Materials and Methods
Sample collection and DNA extraction
Samples were collected from 17 different geographical locations encompassing a large part of the species’ current distribution range (Figure 1A, Table 1). A total of 15 samples from three were collected during oceanographic surveys and the remaining 73 specimens, from ten distinct geographic locations, were sampled at local markets (Table S1). Sequence data for the samples from Bay of Biscay, Gulf of Cadiz, Mar Menor and the Gulf of Lion (n=20) were obtained from Barry et al. (2022), adding further sampling locations to our dataset.

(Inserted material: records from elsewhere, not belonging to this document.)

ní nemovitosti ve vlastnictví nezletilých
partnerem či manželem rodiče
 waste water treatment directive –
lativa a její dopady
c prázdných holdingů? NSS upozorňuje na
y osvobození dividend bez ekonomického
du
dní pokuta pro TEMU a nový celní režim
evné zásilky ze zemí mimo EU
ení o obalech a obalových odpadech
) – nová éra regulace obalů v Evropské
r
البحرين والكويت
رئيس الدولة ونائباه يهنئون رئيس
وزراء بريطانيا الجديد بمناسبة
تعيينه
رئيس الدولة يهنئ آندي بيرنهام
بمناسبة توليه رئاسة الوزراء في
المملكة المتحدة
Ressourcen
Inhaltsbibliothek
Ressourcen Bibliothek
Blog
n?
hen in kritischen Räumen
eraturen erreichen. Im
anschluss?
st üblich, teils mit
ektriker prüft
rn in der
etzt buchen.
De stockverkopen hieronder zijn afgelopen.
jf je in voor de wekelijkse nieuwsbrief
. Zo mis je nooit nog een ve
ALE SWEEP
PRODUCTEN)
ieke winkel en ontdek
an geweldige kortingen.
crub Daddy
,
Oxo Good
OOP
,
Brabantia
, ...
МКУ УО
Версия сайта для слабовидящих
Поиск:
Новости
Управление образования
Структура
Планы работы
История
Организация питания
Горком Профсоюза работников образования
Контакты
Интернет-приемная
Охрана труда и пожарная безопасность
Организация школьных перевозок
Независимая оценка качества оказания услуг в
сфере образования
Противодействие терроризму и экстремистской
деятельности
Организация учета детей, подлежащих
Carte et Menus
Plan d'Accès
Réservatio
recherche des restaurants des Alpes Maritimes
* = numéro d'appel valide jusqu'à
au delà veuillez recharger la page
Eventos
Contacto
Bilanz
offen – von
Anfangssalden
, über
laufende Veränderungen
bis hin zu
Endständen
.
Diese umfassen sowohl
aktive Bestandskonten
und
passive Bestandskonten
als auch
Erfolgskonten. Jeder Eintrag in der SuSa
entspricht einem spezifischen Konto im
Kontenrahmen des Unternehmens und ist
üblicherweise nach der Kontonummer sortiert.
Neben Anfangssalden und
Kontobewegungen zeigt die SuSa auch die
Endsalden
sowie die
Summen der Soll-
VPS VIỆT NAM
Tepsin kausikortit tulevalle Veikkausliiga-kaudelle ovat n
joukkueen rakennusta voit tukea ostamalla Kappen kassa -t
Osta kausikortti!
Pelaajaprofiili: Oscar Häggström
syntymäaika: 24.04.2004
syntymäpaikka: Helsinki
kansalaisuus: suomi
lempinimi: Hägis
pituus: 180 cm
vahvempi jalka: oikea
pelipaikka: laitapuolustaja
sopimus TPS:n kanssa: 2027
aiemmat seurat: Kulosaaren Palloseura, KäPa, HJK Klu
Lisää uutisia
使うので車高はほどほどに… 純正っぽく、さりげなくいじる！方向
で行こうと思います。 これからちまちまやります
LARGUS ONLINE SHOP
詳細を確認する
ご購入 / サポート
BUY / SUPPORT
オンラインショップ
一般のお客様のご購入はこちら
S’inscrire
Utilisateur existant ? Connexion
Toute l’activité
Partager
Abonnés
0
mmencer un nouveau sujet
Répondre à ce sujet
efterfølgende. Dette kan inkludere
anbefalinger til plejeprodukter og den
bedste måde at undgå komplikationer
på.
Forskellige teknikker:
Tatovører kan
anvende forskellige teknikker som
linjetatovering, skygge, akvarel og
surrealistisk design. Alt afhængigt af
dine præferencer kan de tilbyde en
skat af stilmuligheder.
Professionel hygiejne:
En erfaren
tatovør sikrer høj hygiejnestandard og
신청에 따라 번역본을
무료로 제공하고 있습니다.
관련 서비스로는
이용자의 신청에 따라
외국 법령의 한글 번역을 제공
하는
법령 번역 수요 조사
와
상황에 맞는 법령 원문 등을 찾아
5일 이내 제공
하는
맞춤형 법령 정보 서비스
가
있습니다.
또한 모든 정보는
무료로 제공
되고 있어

Total genomic DNA was extracted using Qiagen's DNeasy Blood & Tissue Kit (Hilden, Germany) according to the manufacturer's instructions, with the following modifications, prior to elution in 100ul AE buffer, samples were incubated at 37 ºC for 10minutes, to increase DNA yield. DNA concentration and purity were verified using a Nanodrop Spectrophotometer and a Qubit Fluorometer. A commercial service (Novogene, China) produced Truseq Nano DNA libraries and sequenced paired-end reads (150 base pairs (bp)) in a Novaseq6000. To assess the patterns of genetic differentiation of the European sardine, 81 samples were sequenced to < 3 X sequencing depth (i.e. each position of the genome is covered by 3 reads) and seven to 20 X sequencing depth (details in Additional file 1: Table S1). Raw data for 20 sardine individuals from (Barry et al., 2022) was further processed using the same procedure as described in the next section (sequencing depth between 15 and 22 X). Table S1 indicates the assignment of samples to the different subsets considered for further analysis.